El corazón del hombre actual corre el riesgo de convertirse en
una casa llena de ruido

La cuestión del sentido

En 1964 dos astrónomos, Penzias y Wilson, estudiando las radiaciones recibidas del espacio por un radiotelescopio, descubrieron la llamada radiación de fondo, una radiación de muy baja energía, igualmente distribuida en todo el espacio interestelar, una radiación nada llamativa, nada brillante, pero que sin embargo es esencial, porque resulta ser la confirmación más valiosa, al menos por ahora, de la teoría del big-bang. No estaría nada mal que nosotros alguna vez fuéramos haciendo eso mismo: desconectar las emisiones escasamente interesantes, ir a la búsqueda de nuestra radiación de fondo, que nos dice cosas esenciales sobre nosotros mismos. Escuchar nuestra propia vida con oído musical y averiguar de dónde viene la música fundamental. Esta radiación de fondo tiene que ver con el sentido. La cuestión del sentido es tan esencial, que un autor ha podido decir con verdad que “el hombre es un animal que más que de pan se alimenta de sentido”.
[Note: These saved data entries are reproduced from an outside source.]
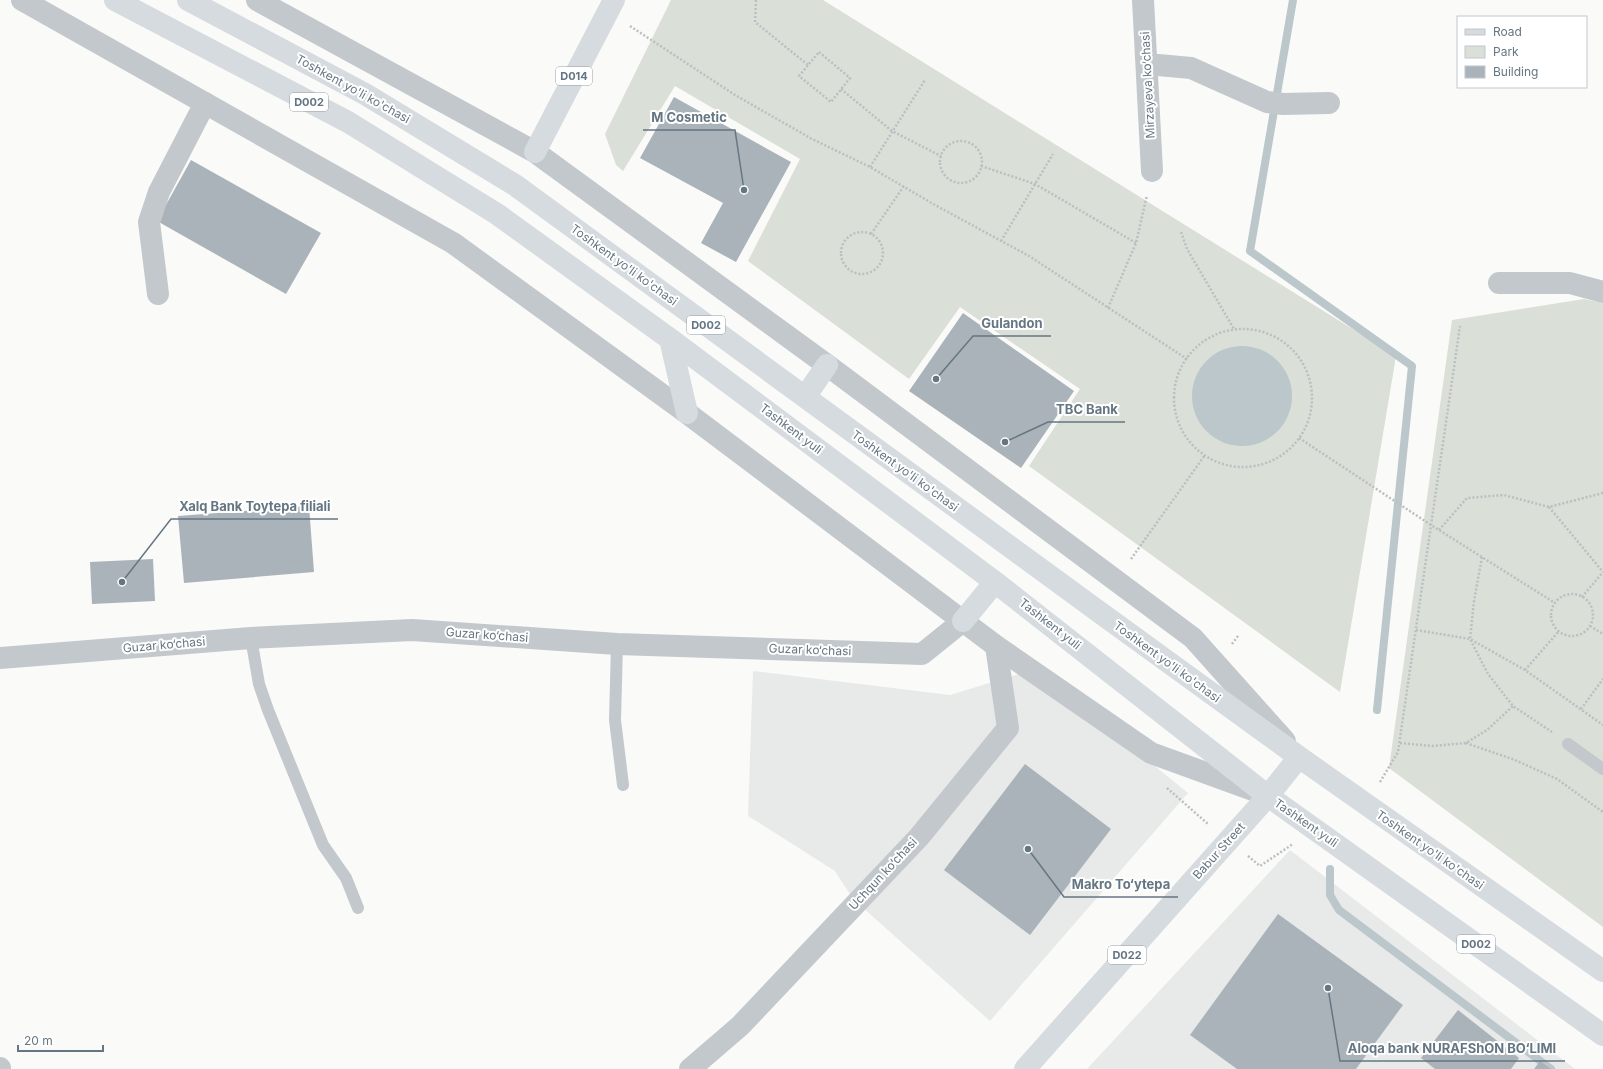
<svg xmlns="http://www.w3.org/2000/svg" width="1603" height="1069" viewBox="0 0 1603 1069" font-family="Inter,sans-serif">
<style>
.built{fill:#e8e9e9}
.green{fill:#dadfd7}
.water{fill:#bbc7cb}
.lines{fill:none;stroke-linecap:round;stroke-linejoin:round}
.stream{stroke:#bbc7cb;stroke-width:8}
.building{fill:#aab3b9}
.path{stroke:#bbbfc2;stroke-width:2.5;stroke-dasharray:2 2;stroke-linecap:butt}
.service{stroke:#c3c8cc;stroke-width:12}
.minor{stroke:#c3c8cc;stroke-width:22}
.tertiary{stroke:#c3c8cc;stroke-width:22}
.primary{stroke:#d6dbdf;stroke-width:22}
.labels{text-anchor:middle;stroke-width:4;stroke-linejoin:round;paint-order:stroke}
.shield{fill:#fff;stroke:#939fa8;stroke-width:1}
.shield-label{font-size:11px;font-weight:bold;fill:#657683}
.street-label{font-size:12px;fill:#657683;stroke:#fff}
.leader{fill:none;stroke:#657683;stroke-width:1.5}
.callout-dot{fill:#657683;stroke:#fff;stroke-width:1.5}
.callout-label{font-size:13px;text-anchor:middle;font-weight:bold;fill:#657683;stroke:#fff;stroke-width:4;stroke-linejoin:round;paint-order:stroke}
</style>
<rect width="100%" height="100%" fill="#fafaf8"/>
<path class="built" d="M1035 669 1188 793 990 1021 853 899 835 871 748 816 753 671 950 695Z
M1290 850 1575 1069H1087Z"/>
<path class="green" d="M671 0H823L1396 356 1340 692 1029 466 1080 389 960 307 909 379 748 261 800 159 675 86 623 171 616 165 605 134Z
M1584 299 1603 303V927L1389 768 1452 320Z"/>
<path class="water" d="M1192 396a50 50 0 1 1 100 0a50 50 0 1 1-100 0Z"/>
<g class="lines">
<path class="stream" d="M1293 0 1250 251 1412 366 1377 710
M1330 869V895L1339 910 1551 1069"/>
</g>
<path class="building" d="M674 97 791 162 736 262 701 243 723 203 640 158Z
M191 160 321 233 286 294 157 221Z
M963 313 1074 391 1021 468 909 391Z
M309 506 314 572 184 583 178 516Z
M153 559 155 601 92 604 90 562Z
M1025 764 1111 829 1030 935 944 870Z
M1278 914 1403 1005 1356 1069H1237L1190 1035Z
M1458 1010 1519 1058 1511 1069H1435L1421 1058Z
M1540 1061 1551 1069H1534Z"/>
<g class="lines">
<path class="path" d="M756 0 755 22 808 65
M630 26 735 95 812 139 870 167 935 205 1029 256 1187 359
M819 52 850 78 831 102 799 76Z
M841 89 892 131 941 156
M940 162a21 21 0 1 1 42 0a21 21 0 1 1-42 0Z
M981 166 1035 184 1136 243
M870 167 925 80
M1181 232 1187 249 1234 329
M841 253a21 21 0 1 1 42 0a21 21 0 1 1-42 0Z
M871 234 904 186
M1001 241 1053 154
M1108 308 1136 243 1147 195
M1174 398a69 69 0 1 1 138 0a69 69 0 1 1-138 0Z
M1299 438 1431 525 1555 603
M1549 507 1603 572
M1439 530 1467 498 1504 495 1549 507 1603 493
M1482 557 1474 601 1470 639 1488 674 1513 706 1552 732
M1131 559 1205 455
M1551 615a21 21 0 1 1 42 0a21 21 0 1 1-42 0Z
M1582 597 1603 572
M1590 626 1603 634
M1416 630 1470 639 1525 670 1603 725
M1232 644 1238 636
M1525 670 1559 631
M1581 709 1603 679
M1400 743 1432 746 1466 743 1487 730 1513 706
M1466 743 1515 760 1557 779 1603 812
M1380 782 1398 752 1460 326
M1167 788 1208 824
M1248 856 1260 866 1293 844"/>
<path class="service" d="M251 638 259 684 268 710 323 845 346 878 358 908
M617 644 615 720 623 785
M1568 744 1603 769"/>
<path class="minor" d="M1143 0 1152 171
M1147 64 1191 68 1267 102 1283 104 1329 103
M1499 283H1570L1603 292
M158 294 149 222 159 192 205 103
M0 658 251 638 412 630 617 644 922 654 963 621
M0 1068V1069
M690 1069 740 1026 919 837 1008 728 996 646"/>
<path class="tertiary" d="M22 0 453 243 687 413 996 646 1151 753 1261 793
M257 0 535 152 827 365 1193 638 1285 741"/>
<path class="primary" d="M115 0 348 122 497 214 670 339 995 582 1268 796 1603 1035
M188 0 365 94 515 185 1102 614 1299 757 1603 971
M535 152 614 0
M670 339 687 413
M805 397 827 365
M963 621 995 582
M1025 1069 1268 796 1299 757"/>
</g>
<g class="labels">
<g class="shield">
<rect x="556" y="67" width="36" height="18" rx="3"/>
<rect x="290" y="93" width="38" height="18" rx="3"/>
<rect x="687" y="316" width="38" height="18" rx="3"/>
<rect x="1457" y="935" width="38" height="18" rx="3"/>
<rect x="1108" y="946" width="38" height="18" rx="3"/>
</g>
<g class="shield-label">
<text x="574" y="80">D014</text>
<text x="309" y="106">D002</text>
<text x="706" y="329">D002</text>
<text x="1476" y="948">D002</text>
<text x="1127" y="959">D022</text>
</g>
<g class="street-label">
<text transform="translate(1148 85) rotate(-93)" y="4">Mirzayeva ko‘chasi</text>
<text transform="translate(353 89) rotate(29)" y="4">Toshkent yo'li ko'chasi</text>
<text transform="translate(624 265) rotate(36)" y="4">Toshkent yo'li ko'chasi</text>
<text transform="translate(791 429) rotate(37)" y="4">Tashkent yuli</text>
<text transform="translate(905 471) rotate(36)" y="4">Toshkent yo'li ko'chasi</text>
<text transform="translate(1050 624) rotate(38)" y="4">Tashkent yuli</text>
<text transform="translate(487 635) rotate(4)" y="4">Guzar ko‘chasi</text>
<text transform="translate(164 645) rotate(-5)" y="4">Guzar ko‘chasi</text>
<text transform="translate(810 650) rotate(2)" y="4">Guzar ko‘chasi</text>
<text transform="translate(1167 662) rotate(36)" y="4">Toshkent yo'li ko'chasi</text>
<text transform="translate(1306 823) rotate(35)" y="4">Tashkent yuli</text>
<text transform="translate(1430 850) rotate(35)" y="4">Toshkent yo'li ko'chasi</text>
<text transform="translate(1219 851) rotate(-48)" y="4">Babur Street</text>
<text transform="translate(883 874) rotate(-47)" y="4">Uchqun ko‘chasi</text>
</g>
</g>
<path class="leader" d="M744 190L735 130H643M936 379L973 336H1051M1005 442L1048 422H1125M122 582L171 519H338M1028 849L1064 897H1178M1328 988L1340 1061H1565"/>
<g class="callout-dot">
<circle cx="744" cy="190" r="4"/>
<circle cx="936" cy="379" r="4"/>
<circle cx="1005" cy="442" r="4"/>
<circle cx="122" cy="582" r="4"/>
<circle cx="1028" cy="849" r="4"/>
<circle cx="1328" cy="988" r="4"/>
</g>
<g class="callout-label">
<text x="689" y="122">M Cosmetic</text>
<text x="1012" y="328">Gulandon</text>
<text x="1087" y="414">TBC Bank</text>
<text x="255" y="511">Xalq Bank Toytepa filiali</text>
<text x="1121" y="889">Makro To‘ytepa</text>
<text x="1452" y="1053">Aloqa bank NURAFShON BO‘LIMI</text>
</g>
<rect x="1457" y="16" width="130" height="72" fill="#ffffff" stroke="#c1c8cd"/>
<rect x="1465" y="29" width="20" height="6" fill="#d6dbdf" stroke="#c1c8cd"/>
<text x="1493" y="36" font-size="12" fill="#657683">Road</text>
<rect x="1465" y="46" width="20" height="12" fill="#dadfd7" stroke="#c1c8cd"/>
<text x="1493" y="56" font-size="12" fill="#657683">Park</text>
<rect x="1465" y="66" width="20" height="12" fill="#aab3b9" stroke="#c1c8cd"/>
<text x="1493" y="76" font-size="12" fill="#657683">Building</text>
<path d="M18 1045v6h85v-6" fill="none" stroke="#657683" stroke-width="2"/>
<text x="24" y="1045" font-size="12" fill="#657683" stroke="#ffffff" stroke-width="3" paint-order="stroke">20 m</text>
</svg>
Cuando el hombre se estudia a sí mismo desde esta perspectiva descubre, como hemos dicho, esa especie de defecto de fábrica, esas rupturas, rendijas a través de las cuales parece filtrarse una luz que le dice sobre él mismo mucho más que todas las cosas conocidas y sabidas de antemano, fisuras a través de las cuales percibe y presiente, aunque sea vagamente, algo (Alguien) que le trasciende y que le espera, donde le aguarda su vida verdadera, más verdadera aún y más plena que ésta que vivimos en el tiempo: atisbos del Infinito.

Miguel Ángel Marco de Carlos es teólogo y profesor de Teología.